EXERCISE 1
Please put this sentence from the passage on cephalochromin into Spanish: "The caspase inhibitor Z-VAD-fmk significantly suppressed cephalochromin-induced apoptosis."
EXERCISE 2
Carry on the passage on cephalochromin, picking up right after its final sentence.

PAGE TEXT

The fungus-derived compound
cephalochromin, isolated from the fermented broth of Cosmospora vilior YMJ89051501, shows growth-inhibitory and apoptotic activity against human
lung cancer A549 cells in a concentration-dependent manner with an IC50 value of 2.8 μM at 48 h.
Cephalochromin induced cell cycle arrest at the G0/G1 phase through down-regulation of
cyclin D1,
cyclin E, Cdk 2, and Cdk 4 expressions.
Cephalochromin markedly increased the hypodiploid sub-G1 phase (apoptosis) of the cell cycle at 48 h as measured by flow cytometric analysis.
Reactive oxygen species generation and loss of the mitochondrial membrane potential (
MMP) were also markedly induced by
cephalochromin. Moreover, the immunoblotting assays showed that
cephalochromin reduced
survivin and Bcl-xL expression and induced the activation of
caspase-8, -9, and -3 and the cleavage of
poly(ADP-ribose) polymerase, indicating the involvement of a
caspase signaling cascade. The
caspase inhibitor
Z-VAD-fmk significantly suppressed
cephalochromin-induced apoptosis.

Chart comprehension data
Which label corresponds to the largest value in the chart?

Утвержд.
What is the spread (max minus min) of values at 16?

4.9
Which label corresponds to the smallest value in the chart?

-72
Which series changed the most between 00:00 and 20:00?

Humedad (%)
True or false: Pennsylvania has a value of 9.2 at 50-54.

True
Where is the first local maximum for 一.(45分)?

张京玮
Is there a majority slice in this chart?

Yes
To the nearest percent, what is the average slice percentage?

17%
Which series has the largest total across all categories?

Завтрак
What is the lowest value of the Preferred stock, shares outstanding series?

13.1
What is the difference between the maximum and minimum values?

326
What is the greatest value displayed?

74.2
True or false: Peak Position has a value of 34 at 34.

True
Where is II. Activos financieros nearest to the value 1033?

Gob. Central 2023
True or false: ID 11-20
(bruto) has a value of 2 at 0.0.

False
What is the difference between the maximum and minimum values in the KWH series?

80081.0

RESULT 1
El inhibidor de caspasas Z-VAD-fmk suprimió significativamente la apoptosis inducida por cefalocromina.

RESULT 2
Cephalochromin also triggered LC3 II, autophagic marker, expression. Taken together, this is the first report that
cephalochromin induced an antiproliferative effect on human
lung cancer cells through mitochondrial disruption and down-regulation of
survivin, leading to cell cycle arrest at the G0/G1 phase, loss of
MMP, and subsequently apoptotic cell death.